Nothing but the lines below from the one that contains "index pip: (773, 880)" through the one that contains "thumb mcp: (273, 244)" should be retyped, exactly and including both ends. Do not include pictures.

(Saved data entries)
>>>>>
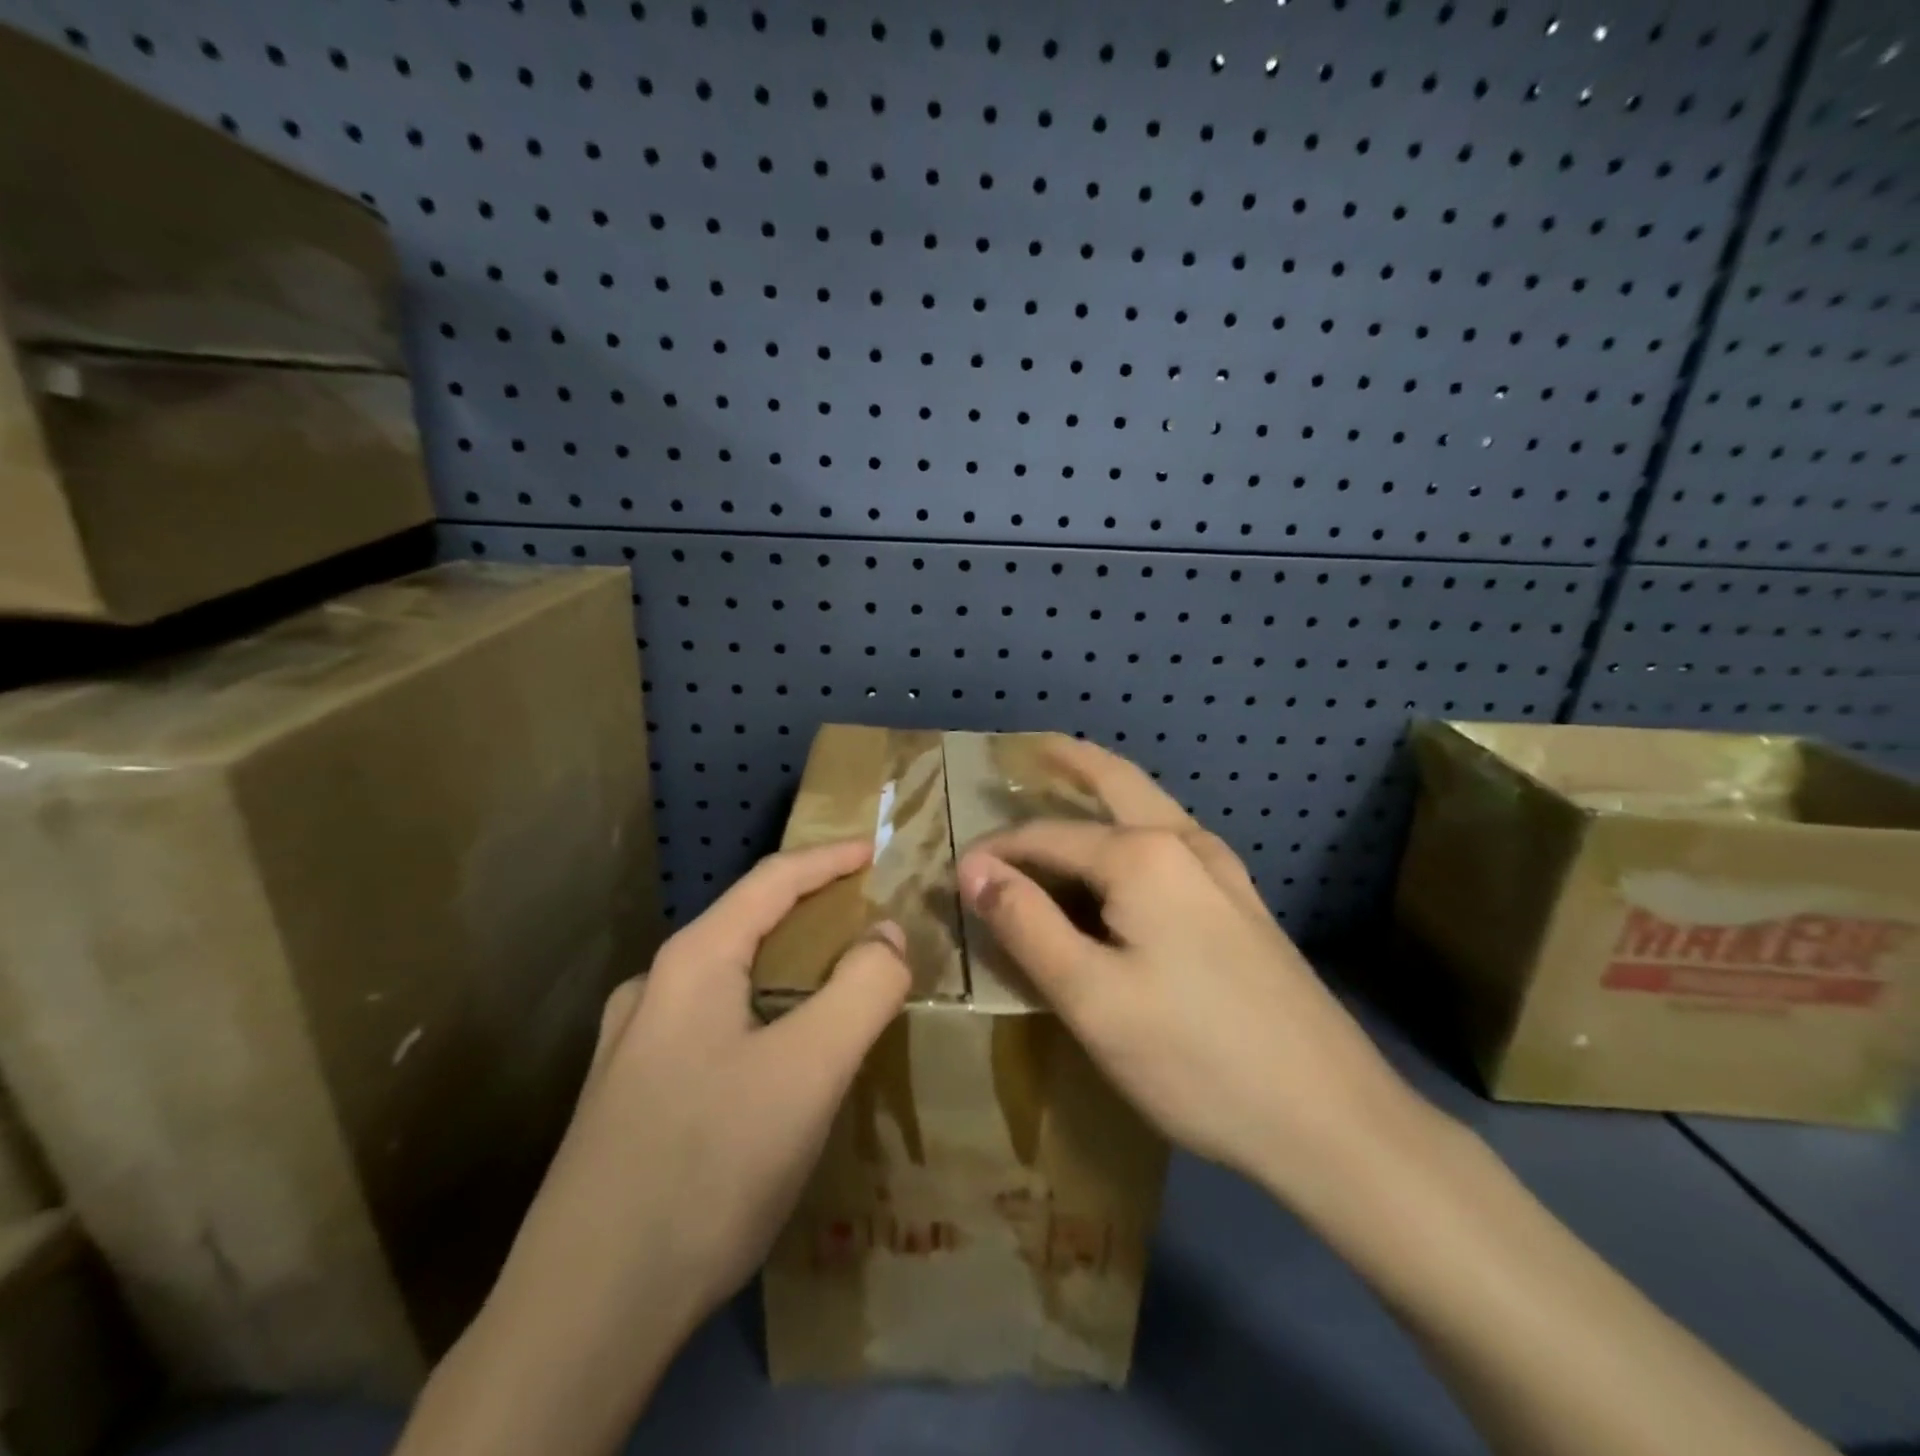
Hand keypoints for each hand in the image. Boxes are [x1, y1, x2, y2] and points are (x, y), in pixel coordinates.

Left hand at [520, 837, 909, 1330]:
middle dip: (812, 913)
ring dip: (785, 969)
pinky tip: (777, 1061)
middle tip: (868, 925)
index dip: (830, 859)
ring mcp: (631, 1044)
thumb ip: (863, 989)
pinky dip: (760, 1015)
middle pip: (748, 924)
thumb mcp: (809, 1072)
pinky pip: (710, 1026)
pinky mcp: (628, 1096)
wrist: (582, 1313)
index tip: (877, 850)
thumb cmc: (708, 1167)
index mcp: (692, 962)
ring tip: (832, 991)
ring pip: (727, 979)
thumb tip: (888, 935)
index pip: (773, 880)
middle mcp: (654, 988)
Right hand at [956, 739, 1416, 1211]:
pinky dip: (1135, 827)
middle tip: (1031, 749)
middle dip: (1071, 761)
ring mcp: (1225, 872)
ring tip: (1070, 786)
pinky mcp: (1243, 905)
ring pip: (1152, 809)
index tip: (957, 875)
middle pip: (1118, 782)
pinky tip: (1128, 856)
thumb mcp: (1090, 997)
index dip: (998, 852)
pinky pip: (1173, 843)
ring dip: (1108, 791)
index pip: (1047, 836)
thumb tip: (974, 869)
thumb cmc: (1195, 1058)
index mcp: (1143, 856)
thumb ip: (1027, 924)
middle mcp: (1186, 845)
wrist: (1333, 1118)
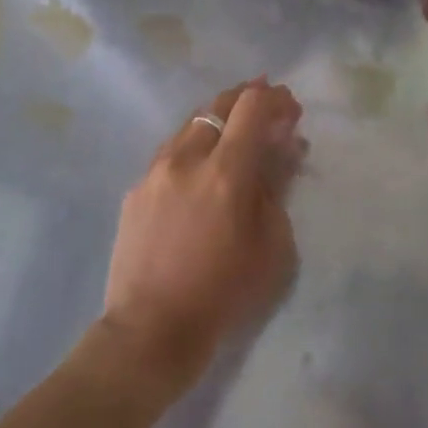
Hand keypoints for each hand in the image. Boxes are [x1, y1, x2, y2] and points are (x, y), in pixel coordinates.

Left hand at [98, 79, 303, 400]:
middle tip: (270, 110)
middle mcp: (186, 159)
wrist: (152, 329)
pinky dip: (195, 144)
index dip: (276, 100)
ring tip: (238, 134)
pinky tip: (203, 165)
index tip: (292, 110)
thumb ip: (278, 186)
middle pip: (217, 105)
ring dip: (219, 119)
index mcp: (226, 172)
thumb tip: (286, 147)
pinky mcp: (135, 190)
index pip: (251, 107)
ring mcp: (154, 172)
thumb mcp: (273, 244)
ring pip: (190, 125)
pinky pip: (170, 152)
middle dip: (248, 98)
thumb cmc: (226, 292)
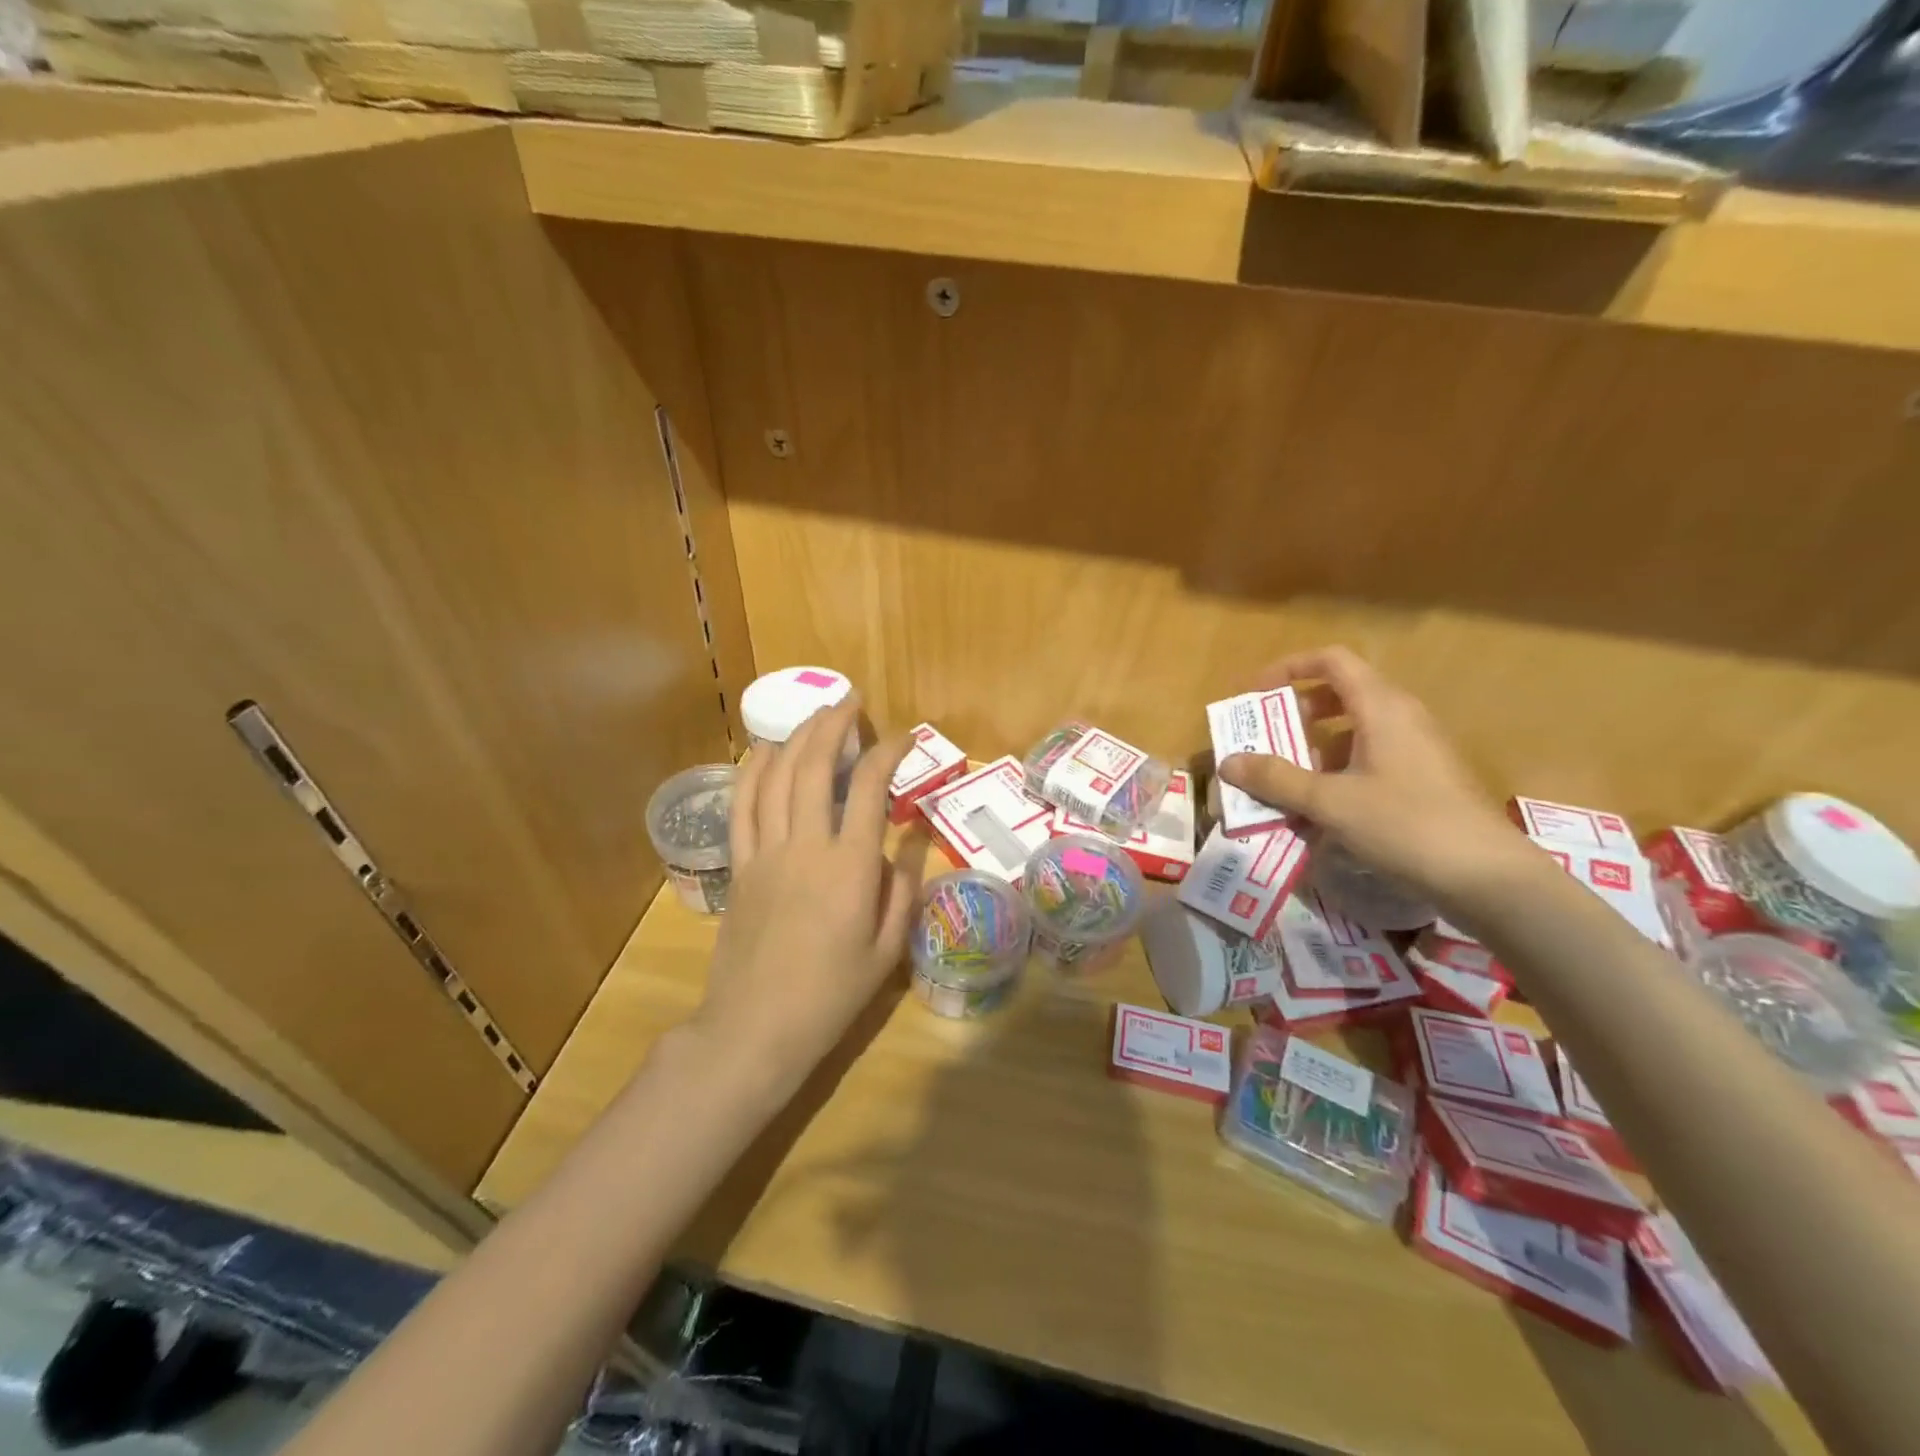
<<<<<
#### Solution:
index pip: (773, 880)
middle mcp: (654, 988)
Right hand at [956, 739, 1416, 1211]:
pinky dip: (1135, 827)
middle tip: (1031, 749)
middle dip: (1071, 761)
ring mcp: (1225, 872)
ring tip: (1070, 786)
pinky mcp: (1243, 905)
ring pip: (1152, 809)
index tip: (957, 875)
middle pip: (1118, 782)
pinky tip: (1128, 856)
thumb mcp: (1090, 997)
index dip: (998, 852)
pinky pip: (1173, 843)
ring dip: (1108, 791)
index pip: (1047, 836)
thumb tip: (974, 869)
thumb cmc: (1195, 1058)
index mcp: (1143, 856)
thumb ip: (1027, 924)
middle mcp: (1186, 845)
wrist: (1333, 1118)
Hand keypoints for each hand in the image. Boxes are [x1, y1, x2, y2] and points are (x, y), in pixel coordinates.

Left hand at [98, 79, 303, 400]:
middle tip: (270, 110)
middle mcp: (186, 159)
wrist: (152, 329)
pinky dip: (195, 144)
index dip: (276, 100)
ring tip: (238, 134)
pinky tip: (203, 165)
index tip: (292, 110)
thumb ip: (278, 186)
middle pip: (217, 105)
ring dip: (219, 119)
index mcp: (226, 172)
thumb tip: (286, 147)
pinky mcp: (135, 190)
index pip: (251, 107)
ring mcp: (154, 172)
thumb mcp: (273, 244)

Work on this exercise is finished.